### 所给摘录
• • • • • • •
Tkinter Python中的按钮命令问题
我有一个程序,它会在SEC的Edgar数据库中搜索年度报告(10-K),并在一个列表框中返回40个不同的项目。现在我想创建一个“下一组40”按钮,来显示列表框中的下40个项目,下面的代码就实现了这个功能:
def Next():
global entryWidget
page = 'http://www.sec.gov/cgi-bin/browse-edgar?company=&match=&CIK=' + entryWidget.get().strip() + '&filenum=&State=&Country=&SIC=&owner=exclude&Find=Find+Companies&action=getcompany'
sock = urllib.urlopen(page)
raw = sock.read()
soup = BeautifulSoup(raw)
npar = str(soup.find(value="Next 40"))
index = npar.find('/cgi')
index2 = npar.find('count=40') + len('count=40')
nextpage = 'http://www.sec.gov' + npar[index:index2]
sock2 = urllib.urlopen(nextpage)
raw2 = sock2.read()
soup2 = BeautifulSoup(raw2)
psoup = str(soup2.findAll(nowrap=True))
myparser = MyParser()
myparser.parse(psoup)
filinglist = myparser.get_descriptions()
linklist = myparser.get_hyperlinks()
filinglist = [s for s in filinglist if s != 'Documents']
filinglist = [s for s in filinglist if s != 'Documents Interactive Data']
filinglist = [s for s in filinglist if not re.match(r'\d{3}-', s)]
linklist = [s for s in linklist if not s.startswith('/cgi-')]
Lb1.delete(0, END)
counter = 0
while counter < len(filinglist):
Lb1.insert(counter, filinglist[counter])
• • • • • • •
### 存储数据

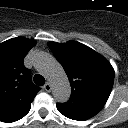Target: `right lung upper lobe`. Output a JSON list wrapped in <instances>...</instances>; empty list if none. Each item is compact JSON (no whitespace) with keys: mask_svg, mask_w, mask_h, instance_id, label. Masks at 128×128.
I'll return each instance as SVG.
<instances>
[{"mask_svg":"<svg viewBox=\"0 0 128 128\" xmlns=\"http://www.w3.org/2000/svg\"><path fill=\"white\" fill-rule=\"evenodd\" d=\"M35 40L17 37L0 44V121L31 104L40 90L23 60Z\"/></svg>","mask_w":128,"mask_h":128,"instance_id":"1","label":"right lung upper lobe"}]
</instances>
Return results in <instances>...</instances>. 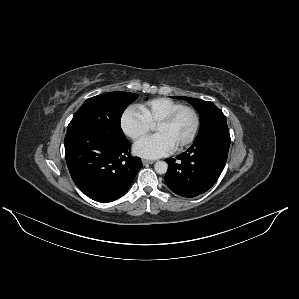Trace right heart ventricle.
I'll use <instances>...</instances> for the list:
<instances>
[{"instance_id":"e07e8e85","label":"right heart ventricle","mask_w":299,"mask_h":299,"mask_svg":"<svg viewBox=\"0 0 299 299\" xmlns=\"http://www.w3.org/2000/svg\"><path fill=\"white\" fill-rule=\"evenodd\" d=\"M182 106L184 105L181 102L165 97H158L139 104L138 110L144 119L154 127L162 118Z\"/></svg>"}]
</instances>
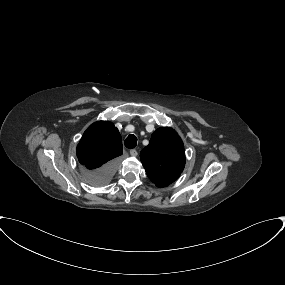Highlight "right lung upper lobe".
Listing matches in <instances>:
<instances>
[{"label":"right lung upper lobe","mask_w":285,"mask_h":285,"mask_svg":"<svg viewBox=\"0 0 285 285\" xmlns=\"http://www.w3.org/2000/svg\"><path fill=\"white\" fill-rule=\"evenodd\" d=\"M122 138L109 121H99L84 132L78 146L77 157L87 170H95L122 155Z\"/></svg>","instance_id":"right-lung-upper-lobe-1"}]
</instances>
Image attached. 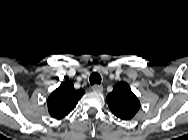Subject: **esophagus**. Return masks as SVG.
<instances>
[{"instance_id":"34e87169","label":"esophagus","mask_w":188,"mask_h":140,"mask_svg":"<svg viewBox=\"0 0 188 140\" xmlns=\"http://www.w3.org/2000/svg\"><path fill=\"white\" fill-rule=\"evenodd\" d=\"M92 90L96 93H101L103 91V86L99 84H94Z\"/></svg>"}]
</instances>
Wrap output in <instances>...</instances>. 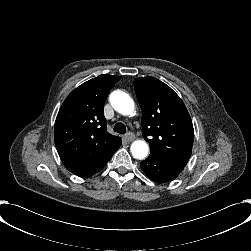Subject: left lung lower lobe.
<instances>
[{
	"label": "left lung lower lobe",
	"instance_id": "left-lung-lower-lobe-1",
	"mask_svg": "<svg viewBox=\"0 0 251 251\" xmlns=\"http://www.w3.org/2000/svg\"><path fill=\"white\" fill-rule=\"evenodd\" d=\"M142 171L153 181L157 183L170 182L177 178L184 167L175 165L155 156L143 160L140 164Z\"/></svg>",
	"mask_w": 251,
	"mask_h": 251
}]
</instances>
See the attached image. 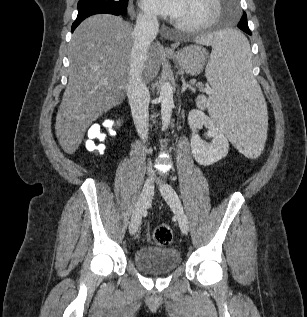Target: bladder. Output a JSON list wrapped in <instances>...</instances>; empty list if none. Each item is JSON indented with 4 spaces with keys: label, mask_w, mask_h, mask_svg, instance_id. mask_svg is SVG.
<instances>
[{
    "label": "bladder",
    "mask_w": 307,
    "mask_h": 317,
    "mask_svg": "<svg viewBox=\"0 0 307 317\" xmlns=\"http://www.w3.org/2000/svg\"><path fill=\"white\" fill-rule=\"evenodd\" d=\"M135 265L148 275H162L172 272L181 263V255L174 248L145 246L134 253Z\"/></svg>",
    "instance_id": "obj_1"
}]
</instances>
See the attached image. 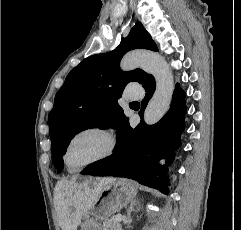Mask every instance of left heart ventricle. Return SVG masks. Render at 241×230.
Returning a JSON list of instances; mask_svg holds the SVG:
<instances>
[{
  "label": "left heart ventricle",
  "mask_w": 241,
  "mask_h": 230,
  "mask_svg": "<svg viewBox=\"0 0 241 230\" xmlns=\"http://www.w3.org/2000/svg\"><path fill=\"white\" fill-rule=\"evenodd\" d=\"M107 147L108 141L101 133H83L77 136L69 146L67 153L68 165L70 168H76L103 154Z\"/></svg>",
  "instance_id": "1"
}]
</instances>
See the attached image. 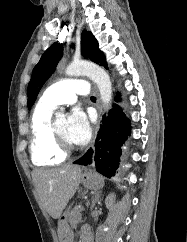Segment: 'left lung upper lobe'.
Here are the masks:
<instances>
[{"instance_id":"left-lung-upper-lobe-1","label":"left lung upper lobe","mask_w":187,"mask_h":242,"mask_svg":"<svg viewBox=\"0 0 187 242\" xmlns=\"http://www.w3.org/2000/svg\"><path fill=\"white\" fill-rule=\"evenodd\" d=\"M81 48L83 56L108 69L105 55L99 50L98 42L91 32H82ZM62 54V44L54 43L44 52L38 64L34 67L32 77L27 88V105L29 109L33 106L37 98V94L44 83L54 73Z\"/></svg>"}]
</instances>
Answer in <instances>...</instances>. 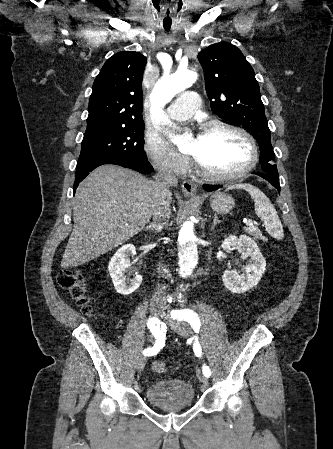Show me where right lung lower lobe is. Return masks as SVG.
I'll list each match as a JSON object with an SVG mask.
<instances>
[{
	"label": "right lung lower lobe",
	"mask_w": 333,
	"mask_h": 449,
	"mask_svg": "<svg viewBox=\"0 0 333 449\" xmlns=\"http://www.w3.org/2000/svg\"><path fill=\"white\" fill-rule=\"evenodd\" d=\"M104 164H115L120 165L125 168H130L136 170L143 174H148L153 172V167L148 161H126L121 158L113 157H97V158H86L79 159L75 174V183L73 191L75 193L78 184L96 167Z\"/></svg>",
	"instance_id": "right-lung-lower-lobe-1"
}]
</instances>
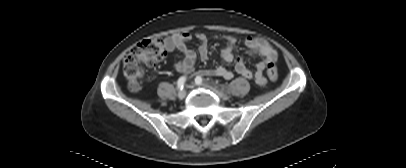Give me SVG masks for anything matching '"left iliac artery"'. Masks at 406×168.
I'll list each match as a JSON object with an SVG mask.
<instances>
[{"instance_id": "left-iliac-artery-1", "label": "left iliac artery", "mask_w": 406, "mask_h": 168, "mask_svg": "<svg viewBox=\"0 0 406 168\" xmlns=\"http://www.w3.org/2000/svg\"><path fill=\"white\" fill-rule=\"evenodd\" d=\"M202 81H203V79H202V77L201 76H197L196 78H195V83L196 84H202Z\"/></svg>"}]
</instances>
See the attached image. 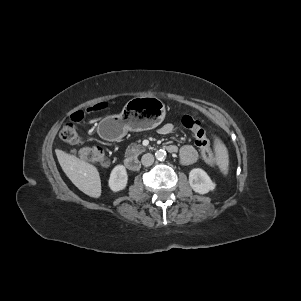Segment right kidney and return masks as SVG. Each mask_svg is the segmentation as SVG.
<instances>
[{
  "mask_svg": "<svg viewBox=\"0 0 301 301\" xmlns=\"http://www.w3.org/2000/svg\"><path fill=\"white\" fill-rule=\"evenodd\" d=\"M128 175L123 165H117L110 174L108 185L113 192H118L127 186Z\"/></svg>",
  "mask_w": 301,
  "mask_h": 301,
  "instance_id": "obj_1",
  "label": "right kidney"
}]
</instances>
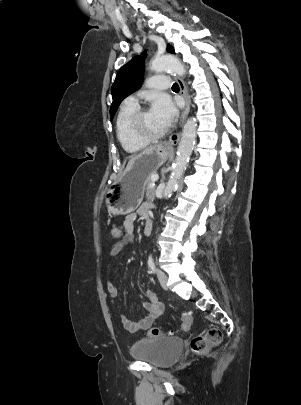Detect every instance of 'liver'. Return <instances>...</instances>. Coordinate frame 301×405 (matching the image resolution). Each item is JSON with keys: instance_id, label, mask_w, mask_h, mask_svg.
Returning a JSON list of instances; mask_svg holds the SVG:
<instances>
[{"instance_id": "6515ba94", "label": "liver", "mask_w": 301, "mask_h": 405, "mask_svg": "<svg viewBox=\"0 0 301 405\" xmlns=\"http://www.w3.org/2000/svg\"><path fill=\"white\" fill-rule=\"evenodd\" d=\"M155 147H156V146L149 147V148H147L145 151H143L142 153L147 152L148 150H151V149H153V148H155ZM142 153H141V154H142ZM139 155H140V154H139ZM139 155H138V156H139ZM134 158H135V157H134Z\"/></svg>"}]
</instances>
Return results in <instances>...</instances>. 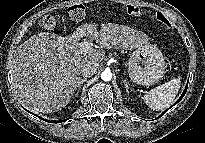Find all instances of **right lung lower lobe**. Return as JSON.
Segmentation results:
<instances>
[{
  "label": "right lung lower lobe",
  "mask_w": 205,
  "mask_h": 143,
  "mask_svg": "<svg viewBox=\"0 0 205 143\" xmlns=\"http://www.w3.org/2000/svg\"><path fill=\"white\" fill-rule=\"evenodd\" d=\"M43 119V118H42ZM43 120H45V121H47V122H50V123H60L61 121H50V120H46V119H43ZM67 120V119H66ZM66 120H63V121H66Z\"/></svg>",
  "instance_id": "right-lung-lower-lobe-1"
}]
</instances>
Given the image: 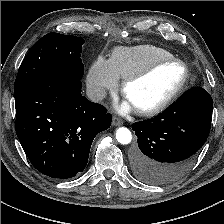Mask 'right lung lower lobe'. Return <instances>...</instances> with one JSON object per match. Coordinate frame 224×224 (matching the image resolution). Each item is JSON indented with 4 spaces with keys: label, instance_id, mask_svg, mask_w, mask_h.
• • • • • • •
### 必做任务 1
请根据所给摘录回答以下问题:
(a) 程序在哪个数据库中搜索年度报告(10-K)?
(b) 程序在列表框中返回多少个项目?
(c) 代码用 soup.find 查找的 value 值是什么?
### 必做任务 2
根据所给摘录,说明作者为什么要创建“下一组40”按钮,用一到三句话回答。

### 解答过程 1
(a) SEC的Edgar数据库。
(b) 40个。
(c) "Next 40"。

### 解答过程 2
程序搜索年度报告后只在列表框中返回40个项目。作者想用这个按钮在列表框中显示下40个项目,文中给出的代码就实现了这个功能。